— Begin Text block —

United States District Court, S.D. New York

March 31, 2017


          Eric J. Snyder Wilk Auslander LLP New York, New York Counsel for Appellant.

          Tracy L. Klestadt Brendan M. Scott Klestadt, Winters, Jureller, Southard & Stevens LLP New York, New York Counsel for Appellee.


          VERNON S. BRODERICK, United States District Judge.

         Appellant and Petitioning Creditor Wilk Auslander LLP[1] appeals the Decision and Order of the Bankruptcy Court for the Southern District of New York (Gerber, B.J.) granting the motion of Appellee and Alleged Debtor Matthew N. Murray and dismissing the involuntary bankruptcy petition pursuant to § 707(a) of Title 11 of the United States Bankruptcy Code. For the reasons stated herein, the appeal is DISMISSED and the Bankruptcy Court's decision is AFFIRMED.

         I. Factual Background [2]

         This case relates back to a 2006 dispute between Murray and his former employer, Rodman & Renshaw. While employed by Rodman & Renshaw, Murray made certain disclosures about what he believed to be improper business practices within the company to the United States Senate Finance Committee. (App'x 45-47.)[3] He was fired shortly thereafter and contributed to two New York Times articles about the alleged improper practices. (Id. at 47-48.) Rodman & Renshaw commenced arbitration proceedings before the Financial Industry Regulatory Authority (“FINRA”) alleging, inter alia, defamation and breach of contract. (Id. at 48.) Wilk Auslander (the “Law Firm”) represented Rodman & Renshaw in the FINRA arbitration proceedings. The FINRA panel issued an award in favor of Rodman & Renshaw in the amount of $10.7 million, which, with prejudgment interest, later grew to $16 million. (Id.) The FINRA arbitration award was confirmed by the New York State Supreme Court, and affirmed by the Appellate Division (the “Judgment”). (Id. at 48-49.)

         After the Judgment was entered against Murray, the Law Firm, still representing Rodman & Renshaw, engaged in post-judgment discovery of Murray's assets and liabilities. (Id. at 49.) Murray and his wife each served responses, which demonstrated that Murray is unemployed and his only material asset is an interest in a tenancy by the entirety that he shares with his wife in a cooperative apartment they live in with their two daughters. (Id. at 49, 51.) The shares that represent the interest in the apartment are encumbered by a mortgage held by Bank or America, N.A. in the approximate amount of $590, 000. (Id. at 51, 11.5) The apartment was appraised at approximately $2.98 million as of January 2013. (Id. at 51.) In February 2014, Appellant had it appraised at approximately $4.6 million. (Id. at 11.6.)

— End Text block —
— Begin Data —

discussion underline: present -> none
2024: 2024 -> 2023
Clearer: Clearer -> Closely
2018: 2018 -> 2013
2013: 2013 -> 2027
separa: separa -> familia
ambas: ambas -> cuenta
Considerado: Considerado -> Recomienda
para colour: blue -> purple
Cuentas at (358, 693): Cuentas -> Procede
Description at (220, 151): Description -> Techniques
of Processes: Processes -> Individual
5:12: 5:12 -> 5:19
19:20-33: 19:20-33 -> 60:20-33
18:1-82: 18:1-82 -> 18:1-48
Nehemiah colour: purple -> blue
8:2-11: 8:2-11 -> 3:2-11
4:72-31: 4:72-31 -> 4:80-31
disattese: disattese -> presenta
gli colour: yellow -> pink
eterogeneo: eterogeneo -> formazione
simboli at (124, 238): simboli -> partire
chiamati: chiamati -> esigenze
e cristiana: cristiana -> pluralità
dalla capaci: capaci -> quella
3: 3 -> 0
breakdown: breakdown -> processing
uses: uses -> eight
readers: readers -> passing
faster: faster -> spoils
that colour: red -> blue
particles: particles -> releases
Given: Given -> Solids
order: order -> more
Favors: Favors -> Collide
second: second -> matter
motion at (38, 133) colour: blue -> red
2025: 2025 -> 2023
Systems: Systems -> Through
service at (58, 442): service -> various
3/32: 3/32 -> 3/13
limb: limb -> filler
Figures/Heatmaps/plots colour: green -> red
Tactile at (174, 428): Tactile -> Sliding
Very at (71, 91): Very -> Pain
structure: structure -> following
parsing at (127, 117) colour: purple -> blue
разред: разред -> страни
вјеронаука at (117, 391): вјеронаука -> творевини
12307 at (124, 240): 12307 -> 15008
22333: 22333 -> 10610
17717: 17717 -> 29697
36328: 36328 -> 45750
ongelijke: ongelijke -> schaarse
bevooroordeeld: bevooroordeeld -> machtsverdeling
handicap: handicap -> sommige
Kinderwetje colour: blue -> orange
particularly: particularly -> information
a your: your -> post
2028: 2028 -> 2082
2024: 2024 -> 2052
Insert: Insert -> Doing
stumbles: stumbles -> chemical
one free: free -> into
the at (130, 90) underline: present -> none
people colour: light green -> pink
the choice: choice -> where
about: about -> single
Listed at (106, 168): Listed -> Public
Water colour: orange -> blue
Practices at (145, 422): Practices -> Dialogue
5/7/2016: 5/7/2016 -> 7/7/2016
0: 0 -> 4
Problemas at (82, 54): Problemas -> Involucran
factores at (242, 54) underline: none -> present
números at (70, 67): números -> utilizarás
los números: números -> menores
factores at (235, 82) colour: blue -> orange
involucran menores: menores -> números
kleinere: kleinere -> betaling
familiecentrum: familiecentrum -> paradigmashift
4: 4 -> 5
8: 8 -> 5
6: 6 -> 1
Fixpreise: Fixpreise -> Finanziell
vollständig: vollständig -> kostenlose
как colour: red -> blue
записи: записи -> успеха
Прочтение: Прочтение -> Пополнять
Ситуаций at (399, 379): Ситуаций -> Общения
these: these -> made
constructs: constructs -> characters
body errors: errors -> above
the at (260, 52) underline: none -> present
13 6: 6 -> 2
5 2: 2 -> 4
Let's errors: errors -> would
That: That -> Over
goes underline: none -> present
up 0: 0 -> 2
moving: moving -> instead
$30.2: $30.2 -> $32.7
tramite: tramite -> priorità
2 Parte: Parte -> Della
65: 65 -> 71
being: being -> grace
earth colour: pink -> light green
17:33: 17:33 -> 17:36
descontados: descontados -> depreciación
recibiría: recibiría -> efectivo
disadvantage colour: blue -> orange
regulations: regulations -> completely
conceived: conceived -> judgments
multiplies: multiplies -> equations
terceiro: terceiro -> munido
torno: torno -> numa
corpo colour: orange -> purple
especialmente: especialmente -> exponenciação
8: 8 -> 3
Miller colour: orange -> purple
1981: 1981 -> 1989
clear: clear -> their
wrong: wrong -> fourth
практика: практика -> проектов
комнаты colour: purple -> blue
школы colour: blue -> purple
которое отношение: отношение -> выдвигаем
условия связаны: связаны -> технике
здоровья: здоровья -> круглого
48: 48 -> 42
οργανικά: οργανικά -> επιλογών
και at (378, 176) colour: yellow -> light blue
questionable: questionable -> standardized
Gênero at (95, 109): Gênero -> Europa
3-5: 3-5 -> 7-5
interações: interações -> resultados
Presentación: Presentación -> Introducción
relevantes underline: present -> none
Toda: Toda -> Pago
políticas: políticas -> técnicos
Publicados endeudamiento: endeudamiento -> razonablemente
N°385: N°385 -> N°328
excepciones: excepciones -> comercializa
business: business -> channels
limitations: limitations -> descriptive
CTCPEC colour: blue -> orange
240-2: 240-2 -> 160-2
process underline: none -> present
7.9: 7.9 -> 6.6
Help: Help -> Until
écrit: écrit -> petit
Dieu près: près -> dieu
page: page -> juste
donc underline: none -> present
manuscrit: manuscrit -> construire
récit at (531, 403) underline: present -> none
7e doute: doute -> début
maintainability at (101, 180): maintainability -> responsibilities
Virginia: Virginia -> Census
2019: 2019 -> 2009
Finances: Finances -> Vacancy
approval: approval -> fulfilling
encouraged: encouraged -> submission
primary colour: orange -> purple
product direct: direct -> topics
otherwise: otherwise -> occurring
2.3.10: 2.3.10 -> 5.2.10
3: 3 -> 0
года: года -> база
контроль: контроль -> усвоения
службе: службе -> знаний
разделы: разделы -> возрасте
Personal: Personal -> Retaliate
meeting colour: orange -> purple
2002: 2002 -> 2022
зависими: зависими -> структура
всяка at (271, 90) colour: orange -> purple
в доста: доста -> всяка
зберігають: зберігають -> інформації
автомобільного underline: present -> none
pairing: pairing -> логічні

— End Data —

(Directions)
[A] List every court the court decision names.
[B] From the court decision, set down the stretch from "March 31, 2017" through "decision is AFFIRMED." word for word.

(Answers to each task)
[A]
United States District Court, S.D. New York
Bankruptcy Court for the Southern District of New York
New York State Supreme Court
Appellate Division

[B]
March 31, 2017


          Eric J. Snyder Wilk Auslander LLP New York, New York Counsel for Appellant.

          Tracy L. Klestadt Brendan M. Scott Klestadt, Winters, Jureller, Southard & Stevens LLP New York, New York Counsel for Appellee.


          VERNON S. BRODERICK, United States District Judge.

         Appellant and Petitioning Creditor Wilk Auslander LLP[1] appeals the Decision and Order of the Bankruptcy Court for the Southern District of New York (Gerber, B.J.) granting the motion of Appellee and Alleged Debtor Matthew N. Murray and dismissing the involuntary bankruptcy petition pursuant to § 707(a) of Title 11 of the United States Bankruptcy Code. For the reasons stated herein, the appeal is DISMISSED and the Bankruptcy Court's decision is AFFIRMED.